## EXTRACT TO READ
-=-=-
But I think Richard’s point is ‘but we totally built AIs that defeated grand chess masters without destroying the world. So, clearly it’s possible to use tool AI to do this sort of thing. So… why do think various domains will reliably output horrible outcomes? If you need to cure cancer, maybe there is an analogous way to cure cancer that just… isn’t trying that hard?’
Richard is that what you were aiming at?
The reason why we can easily make AIs which solve chess without destroying the world is because we can make specialized AIs such that they can only operate in the theoretical environment of states of chess boards, and in that environment we can tell it exactly what it’s goal should be.
If we tell an AGI to generate plans for winning at chess, and it knows about the outside world, then because the state space is astronomically larger, it is astronomically more difficult to tell it what it’s goal should be, and so any goal we do give it either satisfies corrigibility, and we can tell it “do what I want”, or incompletely captures what we mean by ‘win this chess game’.
For cancer, there may well be a way to solve the problem using a specialized AI, which works in an environment space simple enough that we can completely specify our goal. I assume though that we are using a general AI in all the hypothetical versions of the problem, which has the property ‘it’s working in an environment space large enough that we can’t specify what we want it to do’ or if it doesn’t know a priori it’s plans can affect the state of a far larger environment space which can affect the environment space it cares about, it may deduce this, and figure out a way to exploit this feature.
I might be conflating Richard, Paul, and my own guesses here. But, I think part of the argument here is about what can happen before AGI, that gives us lines of hope to pursue.
-=-=-
## TASKS TO CARRY OUT
A. Please update everything in the excerpt from "The reason why" down to "this chess game’.", putting "narrow AIs" in place of "specialized AIs".
B. In the excerpt, what is the only environment the specialized chess AIs can operate in?
-=-=-
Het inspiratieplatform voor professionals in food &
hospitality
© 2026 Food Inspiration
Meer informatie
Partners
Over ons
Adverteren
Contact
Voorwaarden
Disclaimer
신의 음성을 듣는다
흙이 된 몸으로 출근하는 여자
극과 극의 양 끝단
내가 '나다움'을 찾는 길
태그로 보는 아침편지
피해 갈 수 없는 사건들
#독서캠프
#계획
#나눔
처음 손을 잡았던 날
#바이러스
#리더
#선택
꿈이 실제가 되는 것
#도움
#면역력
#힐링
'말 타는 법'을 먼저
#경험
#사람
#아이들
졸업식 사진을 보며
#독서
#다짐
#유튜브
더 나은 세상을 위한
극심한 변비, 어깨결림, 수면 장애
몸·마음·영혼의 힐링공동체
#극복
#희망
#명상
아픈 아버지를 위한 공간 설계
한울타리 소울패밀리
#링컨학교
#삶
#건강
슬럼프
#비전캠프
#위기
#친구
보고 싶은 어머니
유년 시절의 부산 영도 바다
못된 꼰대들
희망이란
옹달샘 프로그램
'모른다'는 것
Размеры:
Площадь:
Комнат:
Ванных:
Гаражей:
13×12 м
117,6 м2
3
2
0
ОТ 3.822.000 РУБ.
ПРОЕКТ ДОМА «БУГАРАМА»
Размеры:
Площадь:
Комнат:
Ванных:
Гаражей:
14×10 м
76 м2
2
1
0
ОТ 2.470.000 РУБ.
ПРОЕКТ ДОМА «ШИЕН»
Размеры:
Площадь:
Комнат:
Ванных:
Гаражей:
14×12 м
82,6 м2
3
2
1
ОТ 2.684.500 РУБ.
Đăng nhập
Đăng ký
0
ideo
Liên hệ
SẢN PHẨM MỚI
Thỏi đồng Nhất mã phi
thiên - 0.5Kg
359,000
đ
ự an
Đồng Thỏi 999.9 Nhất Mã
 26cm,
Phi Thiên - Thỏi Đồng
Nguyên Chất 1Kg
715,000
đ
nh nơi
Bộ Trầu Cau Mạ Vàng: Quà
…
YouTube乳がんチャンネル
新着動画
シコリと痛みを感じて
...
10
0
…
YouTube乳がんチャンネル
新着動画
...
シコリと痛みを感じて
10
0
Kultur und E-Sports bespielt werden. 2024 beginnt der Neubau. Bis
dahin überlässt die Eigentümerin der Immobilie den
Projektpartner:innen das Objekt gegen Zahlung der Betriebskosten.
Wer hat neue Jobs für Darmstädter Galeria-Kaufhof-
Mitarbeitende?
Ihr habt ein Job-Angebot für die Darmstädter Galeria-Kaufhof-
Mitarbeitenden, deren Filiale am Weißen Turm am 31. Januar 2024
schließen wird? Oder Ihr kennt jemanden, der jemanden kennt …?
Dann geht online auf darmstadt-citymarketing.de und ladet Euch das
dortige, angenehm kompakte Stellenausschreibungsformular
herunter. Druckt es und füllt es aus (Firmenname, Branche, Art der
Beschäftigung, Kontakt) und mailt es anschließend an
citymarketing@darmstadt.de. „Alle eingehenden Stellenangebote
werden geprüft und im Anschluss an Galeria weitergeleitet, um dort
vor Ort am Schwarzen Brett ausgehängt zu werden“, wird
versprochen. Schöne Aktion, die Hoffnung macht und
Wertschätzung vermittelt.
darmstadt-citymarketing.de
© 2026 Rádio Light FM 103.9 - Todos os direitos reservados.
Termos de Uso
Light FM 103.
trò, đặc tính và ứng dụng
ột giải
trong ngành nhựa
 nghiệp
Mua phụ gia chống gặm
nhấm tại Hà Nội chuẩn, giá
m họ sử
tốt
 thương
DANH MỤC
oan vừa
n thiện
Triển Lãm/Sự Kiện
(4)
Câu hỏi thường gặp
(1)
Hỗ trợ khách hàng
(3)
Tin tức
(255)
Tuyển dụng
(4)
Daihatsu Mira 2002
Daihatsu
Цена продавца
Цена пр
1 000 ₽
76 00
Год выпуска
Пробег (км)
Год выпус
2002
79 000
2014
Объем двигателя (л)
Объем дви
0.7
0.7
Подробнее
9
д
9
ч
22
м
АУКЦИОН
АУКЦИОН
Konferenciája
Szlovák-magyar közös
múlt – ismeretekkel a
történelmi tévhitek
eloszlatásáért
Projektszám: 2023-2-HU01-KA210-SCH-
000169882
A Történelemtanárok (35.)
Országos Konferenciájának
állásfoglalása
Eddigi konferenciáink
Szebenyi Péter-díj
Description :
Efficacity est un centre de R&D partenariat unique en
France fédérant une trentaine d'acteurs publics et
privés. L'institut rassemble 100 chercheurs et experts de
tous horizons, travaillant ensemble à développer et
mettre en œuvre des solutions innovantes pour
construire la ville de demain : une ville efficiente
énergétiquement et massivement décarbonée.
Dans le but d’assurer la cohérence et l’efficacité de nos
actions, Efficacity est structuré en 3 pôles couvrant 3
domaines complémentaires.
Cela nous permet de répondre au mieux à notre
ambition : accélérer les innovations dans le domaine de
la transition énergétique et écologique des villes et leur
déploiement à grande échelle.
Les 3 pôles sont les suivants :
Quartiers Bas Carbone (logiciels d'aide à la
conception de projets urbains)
-=-=-
## RESPONSE LIST
A.
The reason why we can easily make AIs which solve chess without destroying the world is because we can make narrow AIs such that they can only operate in the theoretical environment of states of chess boards, and in that environment we can tell it exactly what it’s goal should be.
If we tell an AGI to generate plans for winning at chess, and it knows about the outside world, then because the state space is astronomically larger, it is astronomically more difficult to tell it what it’s goal should be, and so any goal we do give it either satisfies corrigibility, and we can tell it “do what I want”, or incompletely captures what we mean by ‘win this chess game’.

B. The theoretical environment of states of chess boards.